Iraqi authorities and aid groups set up the camp, 150 kilometres (95 miles) southeast of Tal Afar, to host those displaced from the last major battle in the northern province of Nineveh.

Army, police and units of the Hashed al-Shaabi paramilitary coalition launched an offensive on August 20 to seize the city, having ousted IS from Iraq's second city Mosul in July.

On the sixth day of the operation, Iraqi forces announced Saturday the recapture of central Tal Afar and its historic Ottoman-era citadel, placing them on the verge of fully retaking one of the last IS strongholds in the country.

General Jabar Mustafa Hassun, from a committee dealing with the displaced, said civilians had been arriving at the camp -- but that was before the launch of the battle.

Tal Afar had 200,000 residents before the jihadist group seized it in July.

In the weeks prior to the offensive on Tal Afar, up to 90,000 people were still in the city 70 kilometres west of Mosul, according to Hassun.

The United Nations said this week that around 30,000 civilians were still trapped in the fighting.

Hassun said that "10 days ago, 4,000 to 6,000 civilians were arriving each day in the camps", but that number had fallen to "150 or 200 a day, sometimes just 50".

The displaced from Tal Afar apparently left in different directions, some of them arriving in Badush but then passing through and carrying on to other camps.

He estimated only around 160 families are left in Tal Afar, most of them the families of IS fighters.

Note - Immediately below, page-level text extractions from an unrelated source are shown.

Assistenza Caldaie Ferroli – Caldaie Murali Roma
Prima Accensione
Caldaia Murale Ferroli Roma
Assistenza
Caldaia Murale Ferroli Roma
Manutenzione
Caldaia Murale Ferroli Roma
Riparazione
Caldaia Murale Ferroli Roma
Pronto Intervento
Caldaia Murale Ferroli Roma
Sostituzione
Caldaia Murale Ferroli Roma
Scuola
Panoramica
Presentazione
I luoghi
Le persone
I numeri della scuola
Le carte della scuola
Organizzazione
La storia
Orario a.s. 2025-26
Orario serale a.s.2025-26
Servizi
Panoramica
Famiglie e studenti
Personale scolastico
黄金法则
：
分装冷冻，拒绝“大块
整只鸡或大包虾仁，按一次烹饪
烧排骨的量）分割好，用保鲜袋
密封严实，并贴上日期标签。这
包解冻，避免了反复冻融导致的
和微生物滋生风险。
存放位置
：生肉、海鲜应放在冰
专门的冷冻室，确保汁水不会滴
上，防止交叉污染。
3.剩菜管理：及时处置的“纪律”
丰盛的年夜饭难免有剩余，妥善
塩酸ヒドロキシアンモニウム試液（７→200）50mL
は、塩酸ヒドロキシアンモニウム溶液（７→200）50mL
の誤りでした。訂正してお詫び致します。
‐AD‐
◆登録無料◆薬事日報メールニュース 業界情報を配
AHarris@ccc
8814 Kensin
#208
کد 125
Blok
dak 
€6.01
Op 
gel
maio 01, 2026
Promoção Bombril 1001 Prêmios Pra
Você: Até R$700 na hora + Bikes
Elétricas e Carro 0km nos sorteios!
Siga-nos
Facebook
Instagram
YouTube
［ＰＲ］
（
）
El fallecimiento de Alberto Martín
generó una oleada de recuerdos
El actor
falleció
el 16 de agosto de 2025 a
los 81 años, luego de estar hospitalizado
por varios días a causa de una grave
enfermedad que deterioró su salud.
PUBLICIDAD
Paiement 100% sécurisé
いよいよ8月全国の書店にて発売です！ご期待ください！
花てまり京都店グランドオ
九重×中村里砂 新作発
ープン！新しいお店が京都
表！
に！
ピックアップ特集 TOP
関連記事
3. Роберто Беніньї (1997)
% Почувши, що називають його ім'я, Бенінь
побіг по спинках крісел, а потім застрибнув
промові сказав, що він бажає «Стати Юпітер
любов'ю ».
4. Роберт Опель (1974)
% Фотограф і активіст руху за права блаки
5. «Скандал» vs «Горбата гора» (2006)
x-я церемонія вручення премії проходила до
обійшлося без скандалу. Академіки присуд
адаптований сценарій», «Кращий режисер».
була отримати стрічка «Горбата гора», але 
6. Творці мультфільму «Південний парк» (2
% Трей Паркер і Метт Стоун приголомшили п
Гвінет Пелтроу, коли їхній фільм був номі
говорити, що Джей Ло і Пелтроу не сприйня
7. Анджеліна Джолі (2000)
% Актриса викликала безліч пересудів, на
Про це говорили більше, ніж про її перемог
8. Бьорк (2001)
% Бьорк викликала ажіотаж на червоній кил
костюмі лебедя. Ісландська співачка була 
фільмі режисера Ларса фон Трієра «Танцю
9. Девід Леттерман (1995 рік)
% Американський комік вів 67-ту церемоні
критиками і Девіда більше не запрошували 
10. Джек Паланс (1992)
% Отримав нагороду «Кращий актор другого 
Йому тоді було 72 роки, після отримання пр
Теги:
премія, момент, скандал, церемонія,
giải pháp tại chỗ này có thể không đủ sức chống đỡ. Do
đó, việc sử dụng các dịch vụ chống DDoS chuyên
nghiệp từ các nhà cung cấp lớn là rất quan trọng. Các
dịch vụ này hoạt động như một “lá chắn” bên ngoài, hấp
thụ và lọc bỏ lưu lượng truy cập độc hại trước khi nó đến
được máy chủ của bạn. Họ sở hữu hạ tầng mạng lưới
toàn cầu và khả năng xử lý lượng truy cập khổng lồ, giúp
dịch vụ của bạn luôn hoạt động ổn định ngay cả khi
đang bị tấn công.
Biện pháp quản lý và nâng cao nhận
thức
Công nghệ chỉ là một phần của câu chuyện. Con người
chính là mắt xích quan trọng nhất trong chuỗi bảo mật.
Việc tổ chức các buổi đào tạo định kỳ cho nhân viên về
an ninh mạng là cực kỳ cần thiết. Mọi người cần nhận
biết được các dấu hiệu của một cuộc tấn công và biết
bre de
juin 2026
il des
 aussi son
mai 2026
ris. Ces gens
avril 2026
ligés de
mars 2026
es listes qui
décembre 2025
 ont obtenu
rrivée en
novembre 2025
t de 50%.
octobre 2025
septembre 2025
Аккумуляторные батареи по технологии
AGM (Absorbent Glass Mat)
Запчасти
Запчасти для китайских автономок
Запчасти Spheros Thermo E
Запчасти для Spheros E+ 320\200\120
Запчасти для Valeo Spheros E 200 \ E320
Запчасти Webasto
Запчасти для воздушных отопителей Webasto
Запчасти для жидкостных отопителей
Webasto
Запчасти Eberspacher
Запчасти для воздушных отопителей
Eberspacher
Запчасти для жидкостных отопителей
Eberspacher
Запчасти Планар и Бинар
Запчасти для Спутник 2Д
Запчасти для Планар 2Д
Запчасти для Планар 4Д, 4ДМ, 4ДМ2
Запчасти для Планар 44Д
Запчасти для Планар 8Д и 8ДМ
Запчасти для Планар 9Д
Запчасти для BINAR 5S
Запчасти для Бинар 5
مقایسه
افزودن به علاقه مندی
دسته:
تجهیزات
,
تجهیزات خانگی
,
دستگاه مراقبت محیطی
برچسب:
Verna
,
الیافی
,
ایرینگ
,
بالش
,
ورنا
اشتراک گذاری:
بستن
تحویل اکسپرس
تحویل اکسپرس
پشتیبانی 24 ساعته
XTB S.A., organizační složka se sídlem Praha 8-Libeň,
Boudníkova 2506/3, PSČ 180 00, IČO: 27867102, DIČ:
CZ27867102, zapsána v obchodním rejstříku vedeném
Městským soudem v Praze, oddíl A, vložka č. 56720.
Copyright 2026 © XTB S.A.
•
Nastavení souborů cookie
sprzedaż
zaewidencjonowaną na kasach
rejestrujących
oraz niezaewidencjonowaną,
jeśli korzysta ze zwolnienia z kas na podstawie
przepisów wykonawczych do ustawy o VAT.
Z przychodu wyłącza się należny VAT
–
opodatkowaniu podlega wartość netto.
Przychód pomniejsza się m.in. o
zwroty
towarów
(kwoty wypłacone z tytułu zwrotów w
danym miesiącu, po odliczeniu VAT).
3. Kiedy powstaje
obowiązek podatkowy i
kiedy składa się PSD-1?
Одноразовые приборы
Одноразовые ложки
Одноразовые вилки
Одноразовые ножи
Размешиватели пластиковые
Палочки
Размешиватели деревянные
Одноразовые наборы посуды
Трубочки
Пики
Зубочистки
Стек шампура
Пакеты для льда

During the fight for Mosul, the outflow of displaced people far exceeded predictions by aid groups, unlike in the case of Tal Afar which has seen no such mass exodus.

Issa Hassan, 72, was seated in a tent held erect by four poles, sheltering from the blistering sun.

The white-bearded man said he arrived this week from Al-Khan, a village near Tal Afar where he had taken refuge two years ago.

"I originally come from the Al-Jazeera district of Tal Afar," said Hassan, who had sent his four wives ahead of him to a camp near Mosul before selling his herd of goats and heading off.

A doctor at the camp, Omar Amer of an NGO called Dary, said he had spent the past two weeks at the camp.

"At first, we had families arriving, about 150 people each day," some of them suffering from malnutrition and others with injuries from explosions," he said.

"The number has gone down. We hear that other displaced people are on their way... We're ready, we're waiting."